Mogę dzięki temu stwierdzić, że bardzo wiele zdań prof. Macha to twierdzenia całkowicie absurdalne. Choćby to pierwsze o umiejętności korzystania z kanalizacji i maszyn rolniczych. Jest wprawdzie w iluś opowieściach z tamtych lat opisane to, jak "zabugowcy" ze zdziwieniem patrzyli na krany z bieżącą wodą. Albo są w filmie dla dzieci "Gazda z Diabelnej" chłopcy zbijający płot z nart. Tylko czy to prawda? I jak masowe były to zjawiska?

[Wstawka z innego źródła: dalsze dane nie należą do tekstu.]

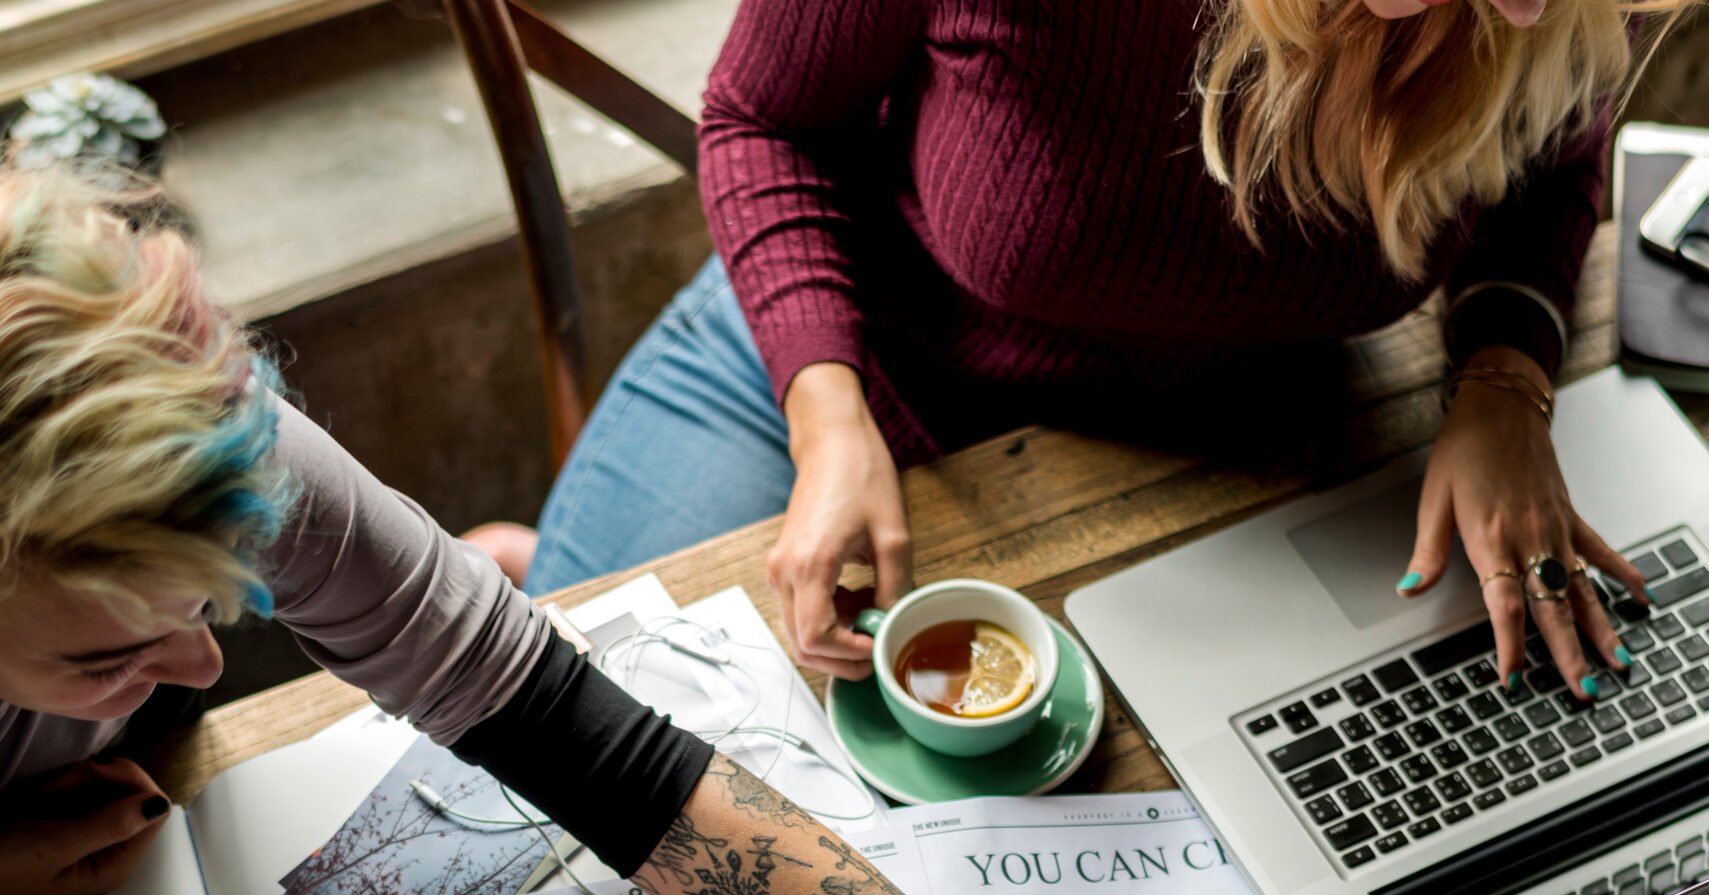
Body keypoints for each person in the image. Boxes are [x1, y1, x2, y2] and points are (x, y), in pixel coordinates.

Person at [0, 162, 1311, 895]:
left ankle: (479, 570)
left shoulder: (213, 444)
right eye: (107, 654)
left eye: (220, 596)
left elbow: (630, 776)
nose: (206, 671)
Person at [524, 0, 1665, 703]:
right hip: (835, 362)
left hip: (1246, 450)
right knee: (555, 726)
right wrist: (825, 422)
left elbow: (1543, 165)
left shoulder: (1543, 12)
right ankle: (520, 561)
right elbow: (762, 120)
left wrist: (1505, 381)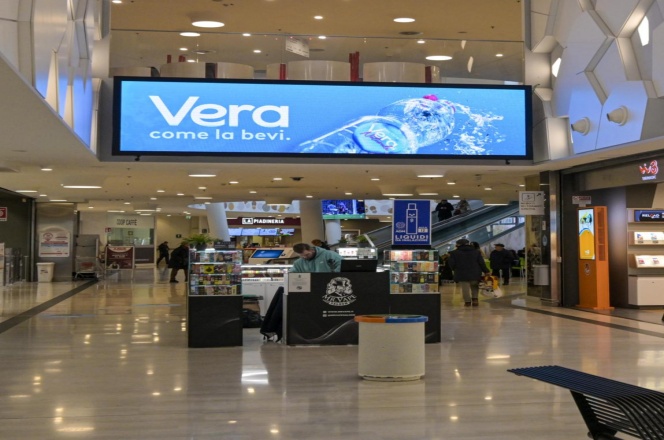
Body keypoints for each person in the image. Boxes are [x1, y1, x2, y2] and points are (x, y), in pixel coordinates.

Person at [448, 238, 490, 307]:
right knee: (474, 286)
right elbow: (481, 263)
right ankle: (475, 300)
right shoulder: (476, 252)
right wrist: (486, 271)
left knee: (465, 288)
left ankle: (467, 302)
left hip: (461, 273)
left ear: (458, 245)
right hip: (475, 272)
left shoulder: (454, 253)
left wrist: (455, 269)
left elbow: (451, 263)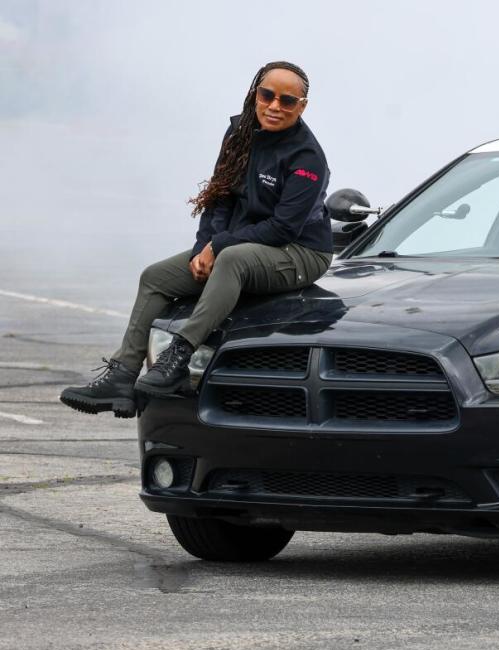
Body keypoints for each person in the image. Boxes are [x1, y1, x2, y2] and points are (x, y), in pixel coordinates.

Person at [60, 60, 334, 417]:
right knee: (155, 277)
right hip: (242, 240)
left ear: (302, 107)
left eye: (287, 100)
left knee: (234, 261)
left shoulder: (307, 158)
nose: (274, 106)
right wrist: (202, 248)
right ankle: (123, 377)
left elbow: (283, 228)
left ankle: (178, 358)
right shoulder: (239, 133)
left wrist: (219, 247)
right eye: (267, 95)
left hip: (300, 251)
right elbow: (218, 197)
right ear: (255, 94)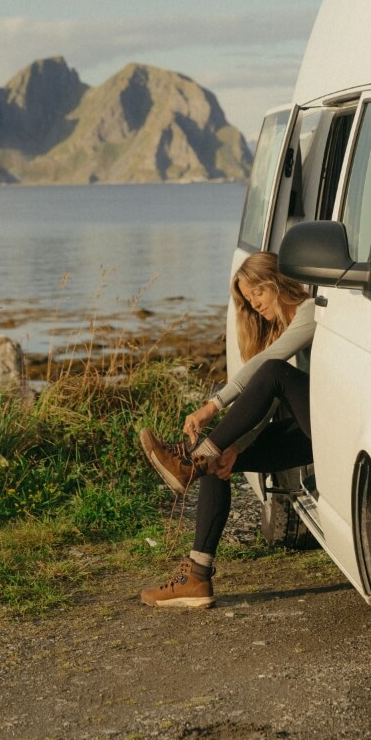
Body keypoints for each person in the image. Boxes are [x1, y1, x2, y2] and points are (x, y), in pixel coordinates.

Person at [139, 251, 316, 608]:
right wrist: (233, 446)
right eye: (248, 301)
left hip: (327, 429)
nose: (255, 305)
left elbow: (269, 369)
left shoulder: (312, 311)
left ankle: (193, 460)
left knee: (271, 372)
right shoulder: (282, 328)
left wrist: (212, 405)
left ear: (275, 283)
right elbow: (268, 407)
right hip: (303, 434)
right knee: (217, 465)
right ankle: (197, 578)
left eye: (257, 295)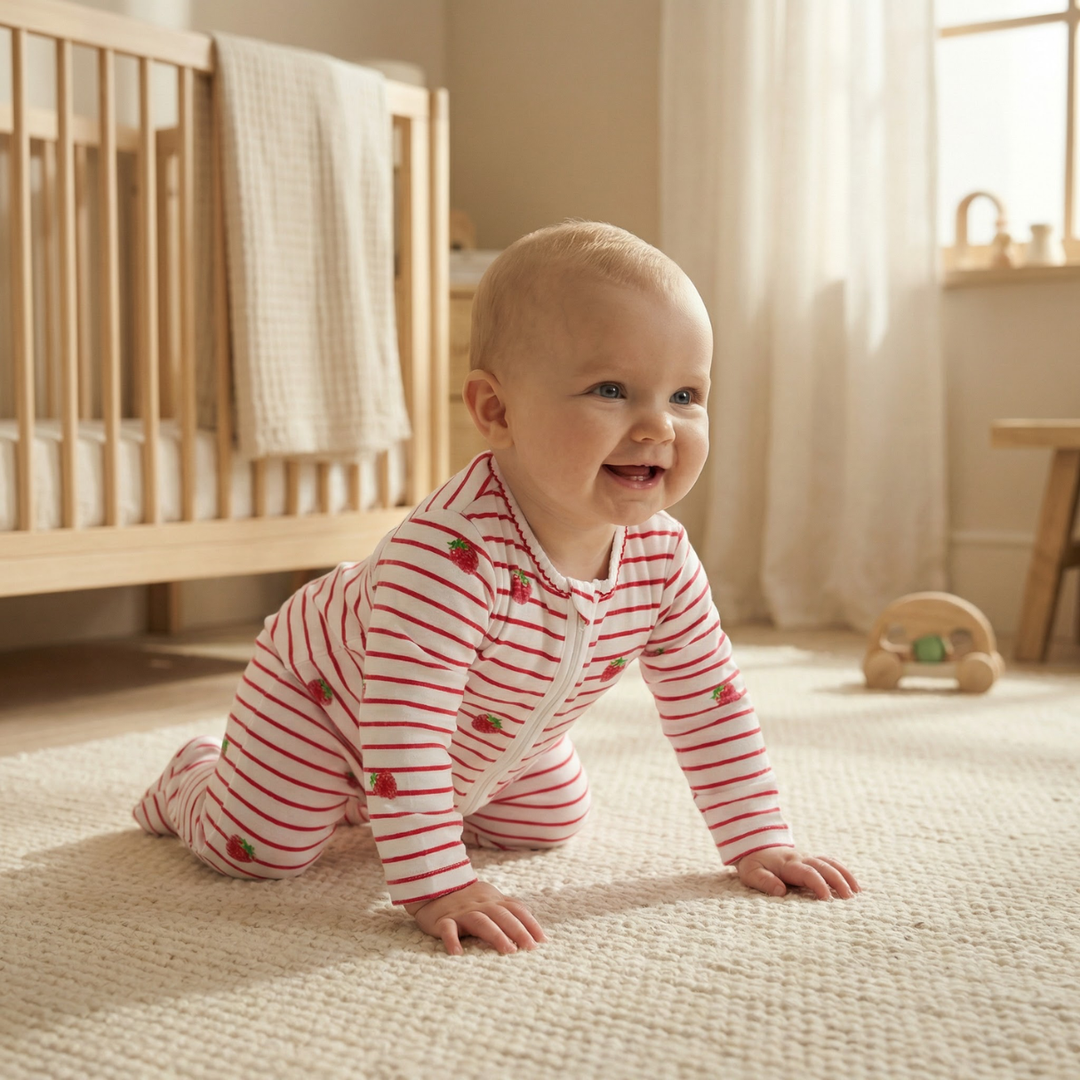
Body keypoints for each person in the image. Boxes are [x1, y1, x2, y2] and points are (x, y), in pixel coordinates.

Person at [134, 221, 859, 956]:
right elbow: (405, 727)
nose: (657, 427)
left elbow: (710, 702)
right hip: (324, 701)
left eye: (685, 395)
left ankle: (378, 803)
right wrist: (436, 881)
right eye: (612, 390)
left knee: (549, 822)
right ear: (496, 411)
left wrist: (758, 841)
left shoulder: (662, 558)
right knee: (261, 846)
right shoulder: (449, 559)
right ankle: (195, 777)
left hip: (491, 733)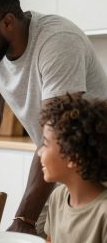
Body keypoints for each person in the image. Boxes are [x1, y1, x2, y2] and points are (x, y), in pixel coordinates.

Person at [0, 0, 107, 235]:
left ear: (8, 22)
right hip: (59, 163)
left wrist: (24, 218)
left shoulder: (58, 43)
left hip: (96, 166)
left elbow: (56, 131)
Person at [38, 94, 107, 243]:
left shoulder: (104, 213)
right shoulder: (57, 197)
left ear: (73, 156)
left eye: (45, 144)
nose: (39, 152)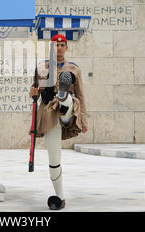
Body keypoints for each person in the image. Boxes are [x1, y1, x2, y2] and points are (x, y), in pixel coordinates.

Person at [29, 33, 88, 210]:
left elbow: (81, 95)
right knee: (54, 159)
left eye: (62, 45)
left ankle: (62, 95)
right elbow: (34, 91)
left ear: (67, 47)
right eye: (56, 45)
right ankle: (59, 197)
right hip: (49, 114)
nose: (59, 48)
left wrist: (84, 121)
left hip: (68, 109)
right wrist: (33, 93)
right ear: (52, 48)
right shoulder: (41, 67)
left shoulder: (74, 68)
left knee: (67, 99)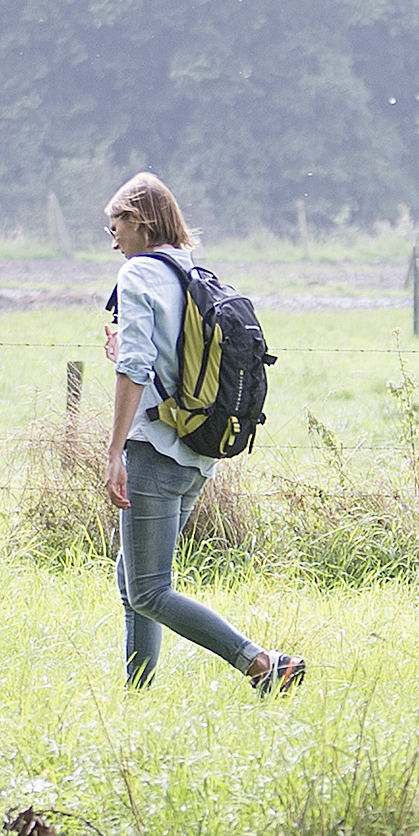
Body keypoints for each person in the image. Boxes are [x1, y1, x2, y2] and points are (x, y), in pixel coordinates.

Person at [98, 173, 308, 696]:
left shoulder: (138, 274)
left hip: (153, 451)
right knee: (134, 582)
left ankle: (262, 662)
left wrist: (114, 450)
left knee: (148, 589)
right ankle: (137, 693)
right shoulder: (190, 270)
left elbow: (137, 367)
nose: (112, 236)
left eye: (116, 223)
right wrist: (125, 354)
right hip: (196, 451)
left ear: (140, 220)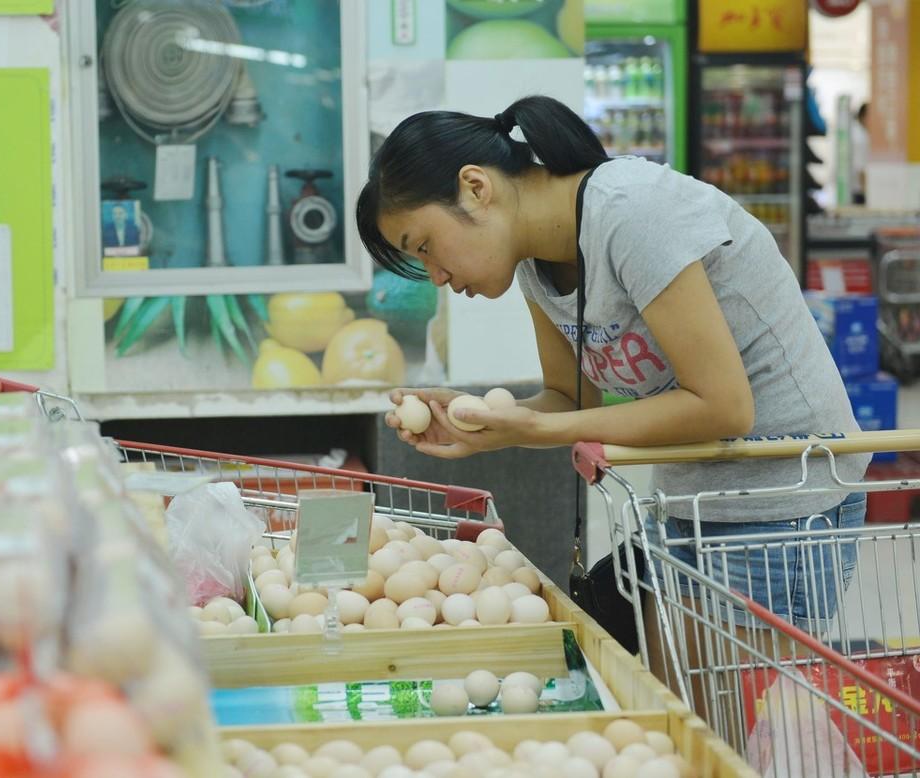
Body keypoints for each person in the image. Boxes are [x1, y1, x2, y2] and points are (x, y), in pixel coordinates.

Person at [356, 95, 869, 674]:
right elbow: (568, 401)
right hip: (693, 500)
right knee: (677, 718)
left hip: (783, 501)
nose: (437, 277)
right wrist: (485, 425)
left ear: (476, 187)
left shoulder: (630, 212)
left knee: (721, 738)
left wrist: (539, 426)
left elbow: (724, 407)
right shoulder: (535, 260)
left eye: (424, 246)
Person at [851, 102, 869, 205]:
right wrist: (866, 193)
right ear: (863, 116)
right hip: (858, 191)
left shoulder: (857, 132)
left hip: (855, 189)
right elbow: (860, 168)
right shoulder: (859, 137)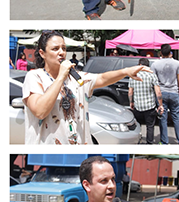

Śmiem twierdzić, że to bzdura. Zapóźnienie cywilizacyjne kresowian wynikało nie z nieznajomości powyższych urządzeń, co z ograniczonego doń dostępu. Kran z wodą bieżącą najprymitywniejszy chłop widział na dworcu w Lidzie, Grodnie, czy Zdołbunowie. Maszyny rolnicze były znane - wystarczy spojrzeć na reklamy w przedwojennych czasopismach (prenumerowanych także na wschodzie II RP, choćby przez szkoły) - tyle, że były drogie. Niemiecki rolnik je posiadał bo był zamożny. Polski ich nie miał, bo nie było go stać. Ale chciał je mieć, i wiedział jak z nich korzystać.

Dla przesiedleńców cenne były te rzeczy, które przywieźli z utraconego domu, ze wschodu. Tego, co dostali na zachodzie, ani nie cenili, ani nie rozumieli. I jeszcze w dodatku były to przedmioty wroga. Niszcząc je, mścili się na Niemcach

- twierdzi profesor. Czyżby? Na tej zasadzie sowieccy żołnierze powinni niszczyć trofiejnyje zegarki, bo niemieckie.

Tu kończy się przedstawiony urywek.